▶ What the exercise asks:
Nothing but the lines from the first line of the material below through the line that holds "the split_gff_contig.sh script" should be set down, exactly and with pictures left out.
BEGIN
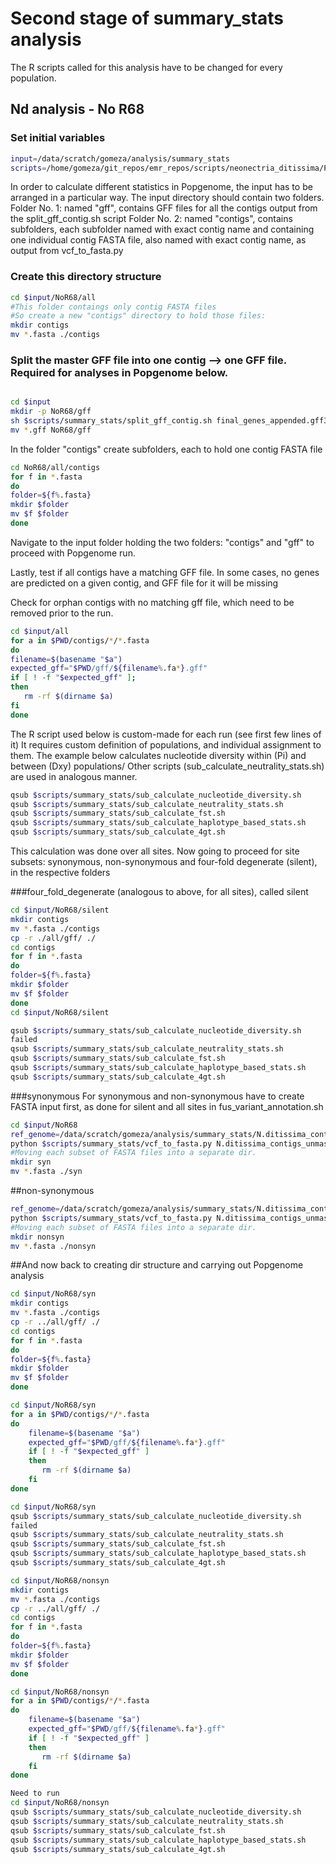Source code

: # Second stage of summary_stats analysis

The R scripts called for this analysis have to be changed for every population.

## Nd analysis - No R68

### Set initial variables

```bash
input=/data/scratch/gomeza/analysis/summary_stats
scripts=/home/gomeza/git_repos/emr_repos/scripts/neonectria_ditissima/Popgen_analysis
```

In order to calculate different statistics in Popgenome, the input has to be
arranged in a particular way.
The input directory should contain two folders.
Folder No. 1: named "gff", contains GFF files for all the contigs output from
the split_gff_contig.sh script
Folder No. 2: named "contigs", contains subfolders, each subfolder named with
exact contig name and containing one individual contig FASTA file, also named
with exact contig name, as output from vcf_to_fasta.py

### Create this directory structure

```bash
cd $input/NoR68/all
#This folder contaings only contig FASTA files
#So create a new "contigs" directory to hold those files:
mkdir contigs
mv *.fasta ./contigs
```

### Split the master GFF file into one contig --> one GFF file. Required for analyses in Popgenome below.

```bash

cd $input
mkdir -p NoR68/gff
sh $scripts/summary_stats/split_gff_contig.sh final_genes_appended.gff3
mv *.gff NoR68/gff
```

In the folder "contigs" create subfolders, each to hold one contig FASTA file

```bash
cd NoR68/all/contigs
for f in *.fasta
do
folder=${f%.fasta}
mkdir $folder
mv $f $folder
done
```

Navigate to the input folder holding the two folders: "contigs" and "gff" to proceed with Popgenome run.

Lastly, test if all contigs have a matching GFF file. In some cases, no genes are predicted on a given contig, and GFF file for it will be missing

Check for orphan contigs with no matching gff file, which need to be removed prior to the run.

```bash
cd $input/all
for a in $PWD/contigs/*/*.fasta
do
filename=$(basename "$a")
expected_gff="$PWD/gff/${filename%.fa*}.gff"
if [ ! -f "$expected_gff" ];
then
   rm -rf $(dirname $a)
fi
done
```

The R script used below is custom-made for each run (see first few lines of it)
It requires custom definition of populations, and individual assignment to them.
The example below calculates nucleotide diversity within (Pi) and between (Dxy) populations/
Other scripts (sub_calculate_neutrality_stats.sh) are used in analogous manner.

```bash
qsub $scripts/summary_stats/sub_calculate_nucleotide_diversity.sh
qsub $scripts/summary_stats/sub_calculate_neutrality_stats.sh
qsub $scripts/summary_stats/sub_calculate_fst.sh
qsub $scripts/summary_stats/sub_calculate_haplotype_based_stats.sh
qsub $scripts/summary_stats/sub_calculate_4gt.sh
```

This calculation was done over all sites. Now going to proceed for site subsets: synonymous, non-synonymous and four-fold degenerate (silent), in the respective folders

###four_fold_degenerate (analogous to above, for all sites), called silent

```bash
cd $input/NoR68/silent
mkdir contigs
mv *.fasta ./contigs
cp -r ./all/gff/ ./
cd contigs
for f in *.fasta
do
folder=${f%.fasta}
mkdir $folder
mv $f $folder
done
cd $input/NoR68/silent

qsub $scripts/summary_stats/sub_calculate_nucleotide_diversity.sh
failed
qsub $scripts/summary_stats/sub_calculate_neutrality_stats.sh
qsub $scripts/summary_stats/sub_calculate_fst.sh
qsub $scripts/summary_stats/sub_calculate_haplotype_based_stats.sh
qsub $scripts/summary_stats/sub_calculate_4gt.sh
```

###synonymous
For synonymous and non-synonymous have to create FASTA input first, as done
for silent and all sites in fus_variant_annotation.sh

```bash
cd $input/NoR68
ref_genome=/data/scratch/gomeza/analysis/summary_stats/N.ditissima_contigs_unmasked.fa
python $scripts/summary_stats/vcf_to_fasta.py N.ditissima_contigs_unmasked_noR68_filtered.recode_syn.vcf $ref_genome 1
#Moving each subset of FASTA files into a separate dir.
mkdir syn
mv *.fasta ./syn
```

##non-synonymous
```bash
ref_genome=/data/scratch/gomeza/analysis/summary_stats/N.ditissima_contigs_unmasked.fa
python $scripts/summary_stats/vcf_to_fasta.py N.ditissima_contigs_unmasked_noR68_filtered.recode_nonsyn.vcf $ref_genome 1
#Moving each subset of FASTA files into a separate dir.
mkdir nonsyn
mv *.fasta ./nonsyn
```

##And now back to creating dir structure and carrying out Popgenome analysis

```bash
cd $input/NoR68/syn
mkdir contigs
mv *.fasta ./contigs
cp -r ../all/gff/ ./
cd contigs
for f in *.fasta
do
folder=${f%.fasta}
mkdir $folder
mv $f $folder
done

cd $input/NoR68/syn
for a in $PWD/contigs/*/*.fasta
do
    filename=$(basename "$a")
    expected_gff="$PWD/gff/${filename%.fa*}.gff"
    if [ ! -f "$expected_gff" ]
    then
       rm -rf $(dirname $a)
    fi
done

cd $input/NoR68/syn
qsub $scripts/summary_stats/sub_calculate_nucleotide_diversity.sh
failed
qsub $scripts/summary_stats/sub_calculate_neutrality_stats.sh
qsub $scripts/summary_stats/sub_calculate_fst.sh
qsub $scripts/summary_stats/sub_calculate_haplotype_based_stats.sh
qsub $scripts/summary_stats/sub_calculate_4gt.sh
```
```bash
cd $input/NoR68/nonsyn
mkdir contigs
mv *.fasta ./contigs
cp -r ../all/gff/ ./
cd contigs
for f in *.fasta
do
folder=${f%.fasta}
mkdir $folder
mv $f $folder
done

cd $input/NoR68/nonsyn
for a in $PWD/contigs/*/*.fasta
do
    filename=$(basename "$a")
    expected_gff="$PWD/gff/${filename%.fa*}.gff"
    if [ ! -f "$expected_gff" ]
    then
       rm -rf $(dirname $a)
    fi
done

Need to run
cd $input/NoR68/nonsyn
qsub $scripts/summary_stats/sub_calculate_nucleotide_diversity.sh
qsub $scripts/summary_stats/sub_calculate_neutrality_stats.sh
qsub $scripts/summary_stats/sub_calculate_fst.sh
qsub $scripts/summary_stats/sub_calculate_haplotype_based_stats.sh
qsub $scripts/summary_stats/sub_calculate_4gt.sh
```
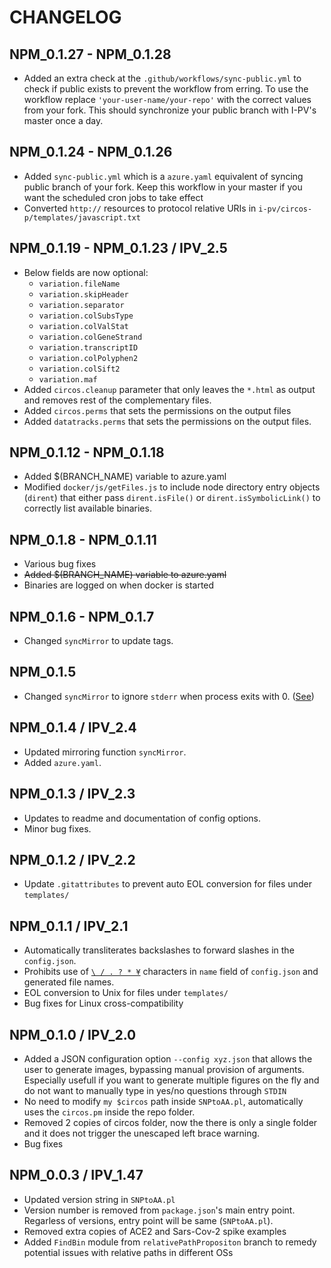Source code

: # CHANGELOG

## NPM_0.1.27 - NPM_0.1.28
- Added an extra check at the `.github/workflows/sync-public.yml` to check if public exists to prevent the workflow from erring. To use the workflow replace `'your-user-name/your-repo'` with the correct values from your fork. This should synchronize your public branch with I-PV's master once a day.

## NPM_0.1.24 - NPM_0.1.26
- Added `sync-public.yml` which is a `azure.yaml` equivalent of syncing public branch of your fork. Keep this workflow in your master
if you want the scheduled cron jobs to take effect
- Converted `http://` resources to protocol relative URIs in `i-pv/circos-p/templates/javascript.txt`

## NPM_0.1.19 - NPM_0.1.23 / IPV_2.5

- Below fields are now optional:
  - `variation.fileName`
  - `variation.skipHeader`
  - `variation.separator`
  - `variation.colSubsType`
  - `variation.colValStat`
  - `variation.colGeneStrand`
  - `variation.transcriptID`
  - `variation.colPolyphen2`
  - `variation.colSift2`
  - `variation.maf`
- Added `circos.cleanup` parameter that only leaves the `*.html` as output and removes rest of the complementary files.
- Added `circos.perms` that sets the permissions on the output files
- Added `datatracks.perms` that sets the permissions on the output files.

## NPM_0.1.12 - NPM_0.1.18
- Added $(BRANCH_NAME) variable to azure.yaml
- Modified `docker/js/getFiles.js` to include node directory entry objects (`dirent`) that either pass `dirent.isFile()` or `dirent.isSymbolicLink()` to correctly list available binaries.

## NPM_0.1.8 - NPM_0.1.11
- Various bug fixes
- ~~Added $(BRANCH_NAME) variable to azure.yaml~~
- Binaries are logged on when docker is started

## NPM_0.1.6 - NPM_0.1.7
- Changed `syncMirror` to update tags.

## NPM_0.1.5
- Changed `syncMirror` to ignore `stderr` when process exits with 0. ([See](https://stackoverflow.com/questions/57016157/stop-git-from-writing-non-errors-to-stderr))

## NPM_0.1.4 / IPV_2.4
- Updated mirroring function `syncMirror`.
- Added `azure.yaml`.

## NPM_0.1.3 / IPV_2.3
- Updates to readme and documentation of config options.
- Minor bug fixes.

## NPM_0.1.2 / IPV_2.2
- Update `.gitattributes` to prevent auto EOL conversion for files under `templates/`

## NPM_0.1.1 / IPV_2.1
- Automatically transliterates backslashes to forward slashes in the `config.json`.
- Prohibits use of [`\ / . ? * ¥`](https://docs.microsoft.com/en-us/windows/win32/intl/character-sets-used-in-file-names) characters in `name` field of `config.json` and generated file names.
- EOL conversion to Unix for files under `templates/` 
- Bug fixes for Linux cross-compatibility

## NPM_0.1.0 / IPV_2.0
- Added a JSON configuration option `--config xyz.json` that allows the user to generate images, bypassing manual provision of arguments. Especially usefull if you want to generate multiple figures on the fly and do not want to manually type in yes/no questions through `STDIN`
- No need to modify `my $circos` path inside `SNPtoAA.pl`, automatically uses the `circos.pm` inside the repo folder.
- Removed 2 copies of circos folder, now the there is only a single folder and it does not trigger the unescaped left brace warning.
- Bug fixes

## NPM_0.0.3 / IPV_1.47
- Updated version string in `SNPtoAA.pl`
- Version number is removed from `package.json`'s main entry point. Regarless of versions, entry point will be same (`SNPtoAA.pl`).
- Removed extra copies of ACE2 and Sars-Cov-2 spike examples
- Added `FindBin` module from `relativePathPropositon` branch to remedy potential issues with relative paths in different OSs
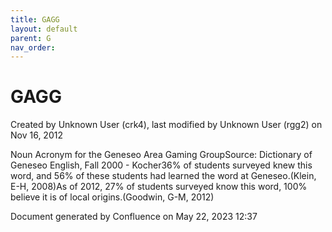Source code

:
 ```yaml
---
title: GAGG
layout: default
parent: G
nav_order:
---
```


# GAGG

Created by  Unknown User (crk4), last modified by  Unknown User (rgg2) on Nov 16, 2012

Noun Acronym for the Geneseo Area Gaming GroupSource: Dictionary of Geneseo English, Fall 2000 - Kocher36% of students surveyed knew this word, and 56% of these students had learned the word at Geneseo.(Klein, E-H, 2008)As of 2012, 27% of students surveyed know this word, 100% believe it is of local origins.(Goodwin, G-M, 2012)

Document generated by Confluence on May 22, 2023 12:37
END
▶ Exercise output:
Source code

: # Second stage of summary_stats analysis

The R scripts called for this analysis have to be changed for every population.

## Nd analysis - No R68

### Set initial variables

```bash
input=/data/scratch/gomeza/analysis/summary_stats
scripts=/home/gomeza/git_repos/emr_repos/scripts/neonectria_ditissima/Popgen_analysis
```

In order to calculate different statistics in Popgenome, the input has to be
arranged in a particular way.
The input directory should contain two folders.
Folder No. 1: named "gff", contains GFF files for all the contigs output from
the split_gff_contig.sh script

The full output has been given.